Separate experiments eschewing gradient perturbations and studying robustness beyond adversarial perturbations show similar results. For example, a recent work demonstrates that models can generalize to the test examples by learning from high-frequency information that is both naturally occurring and also inconspicuous. Concretely, models were trained and tested with an extreme high-pass filter applied to the data. The resulting high-frequency features appear completely grayscale to humans, yet models are able to achieve 50% top-1 accuracy on ImageNet-1K solely from these natural features that usually are “invisible.” These hard-to-notice features can be made conspicuous by normalizing the filtered image to have unit variance pixel statistics in the figure below.
Models can achieve high accuracy using information from the input that would be unrecognizable to humans. Shown above are models trained and tested with aggressive high and low pass filtering applied to the inputs. With aggressive low-pass filtering, the model is still above 30% on ImageNet when the images appear to be simple globs of color. In the case of high-pass (HP) filtering, models can achieve above 50% accuracy using features in the input that are nearly invisible to humans. As shown on the right hand side, the high pass filtered images needed be normalized in order to properly visualize the high frequency features.
Given the plethora of useful correlations that exist in natural data, we should expect that our models will learn to exploit them. However, models relying on superficial statistics can poorly generalize should these same statistics become corrupted after deployment. To obtain a more complete understanding of model robustness,

Model sensitivity to additive noise aligned with different Fourier basis vectors on CIFAR-10. We fix the additive noise to have ℓ2 norm 4 and evaluate three models: a naturally trained model, an adversarially trained model, and a model trained with Gaussian data augmentation. Error rates are averaged over 1000 randomly sampled images from the test set. In the bottom row we show images perturbed with noise along the corresponding Fourier basis vector. The naturally trained model is highly sensitive to additive noise in all but the lowest frequencies. Both adversarial training and Gaussian data augmentation dramatically improve robustness to additive noise in the high frequencies.
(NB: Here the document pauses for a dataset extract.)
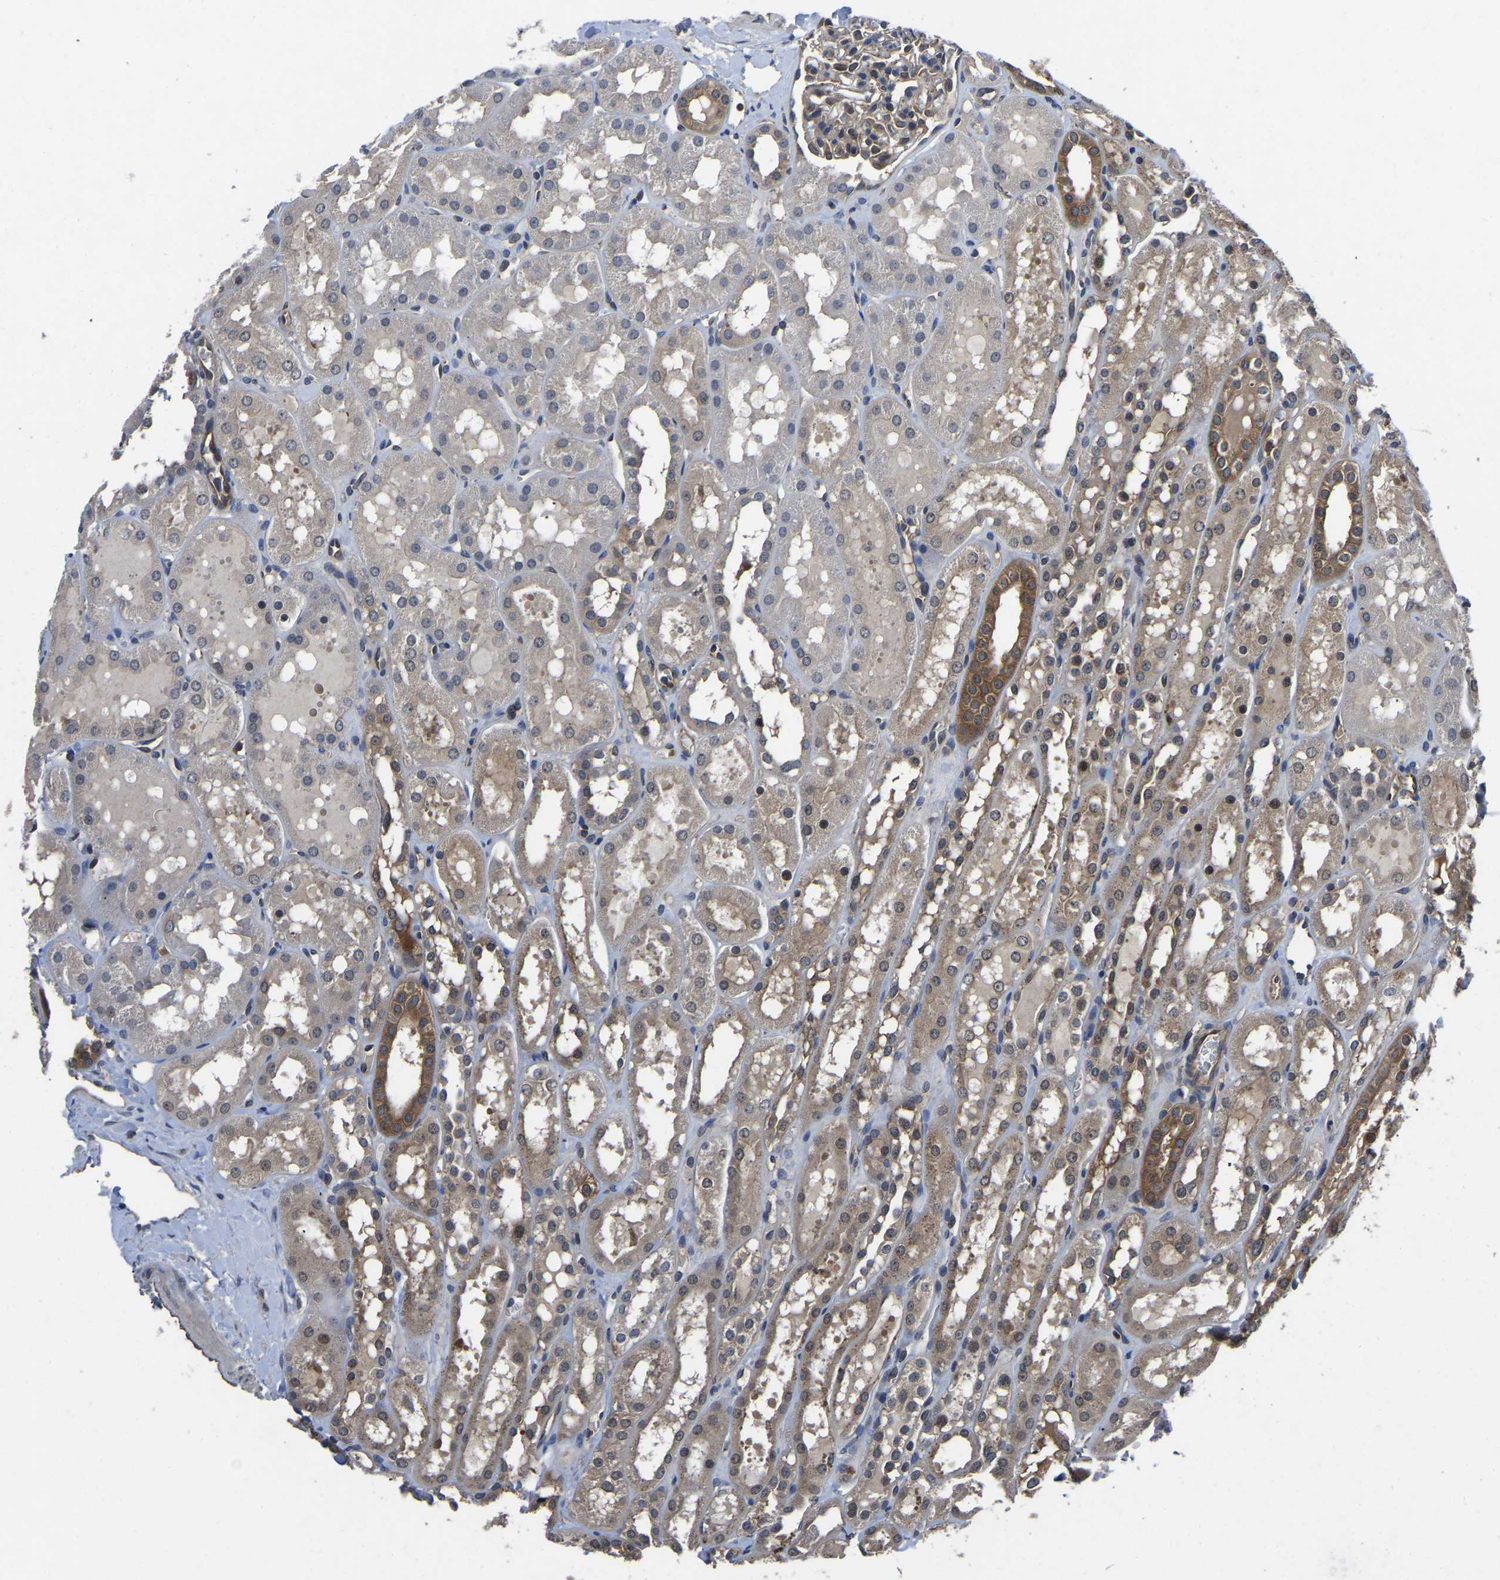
{"staining": {"intensity": "moderate", "quantity": "<25%", "location": "cytoplasmic/membranous"}, "tissue": "kidney", "cell_type": "Cells in glomeruli", "image_type": "normal", "snomed": [{"axis": "morphology", "description": "Normal tissue, NOS"}, {"axis": "topography", "description": "Kidney"}, {"axis": "topography", "description": "Urinary bladder"}], "caption": "A histopathology image showing moderate cytoplasmic/membranous expression in approximately <25% of cells in glomeruli in benign kidney, as visualized by brown immunohistochemical staining.", "gene": "FGD5", "patient": {"sex": "male", "age": 16}}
By taking a broader view of robustness beyond tiny ℓp norm perturbations, we discover that adversarially trained models are actually not “robust.” They are instead biased towards different kinds of superficial statistics. As a result, adversarial training can sacrifice robustness in real-world settings.
Conclusion
In conclusion, the lack of robustness in models is largely due to their reliance on superficial statistics in the data. By recognizing the importance of high-frequency features and the limitations of ℓp norm perturbations, we can gain a deeper understanding of model robustness and develop more effective strategies for improving it.
FAQs
Q: What is the main hypothesis in Ilyas et al. (2019)?
A: The main hypothesis is that a model’s lack of robustness is largely due to its reliance on superficial statistics in the data.
Q: What are superficial statistics in the data?
A: Superficial statistics are statistics that are not essential for generalization, but are instead useful for model performance.
Q: What is the importance of high-frequency features in model robustness?
A: High-frequency features are important because they can be used to improve model robustness and generalization.
Q: What are ℓp norm perturbations?
A: ℓp norm perturbations are perturbations that are added to the input data to test a model’s robustness.